Can you explain to us what "victim blaming" is, a very widespread concept in Canada?
Delphine Bauer: "Blaming the victim, as the expression says for itself, is first of all considering that the victim is himself responsible for his own tragedy. We talk about this in particular when we talk about the Mediator, a medicine prescribed to women.These feel guilty for what is happening to them because they are the ones who wanted to lose weight and who looked into this alternative.When they realize that because of taking this medicine, most of them were close to death, they can't help but feel a sense of guilt, maintained by the Servier laboratory, which manufactured it.
By this notion, we also try to show that the victim does not have to feel guilty for what is happening to him and that it is necessary to go up this chain of responsibilities, which concerns the public authorities such as laboratories and doctors.

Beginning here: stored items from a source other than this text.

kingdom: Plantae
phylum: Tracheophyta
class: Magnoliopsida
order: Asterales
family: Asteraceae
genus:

Do you think that women would be better considered and cared for by accessing key positions in the medical and scientific fields?
Arianne Puccini :"The eye of women in medicine is really important. We notice today that women are in the majority on the benches of universities, as well as among new members of the Order of Physicians. By conducting our survey, we We were surprised to see that it was above all women who were able to answer our questions. Indeed, men do not ask themselves questions about women's issues, or very few of them, so having women in science is a real asset for to advance knowledge on the health of the latter."
Delphine Bauer: "It has now been proven that allowing a better representation of women in science is not only a question of principles, but above all a question of quality. Women come with questions that men would not necessarily have. eu, leading to new questions and answers."
* Also authors of Zero Impunity, a book-investigation on sexual violence in times of war (Ed. Otherwise, October 2017).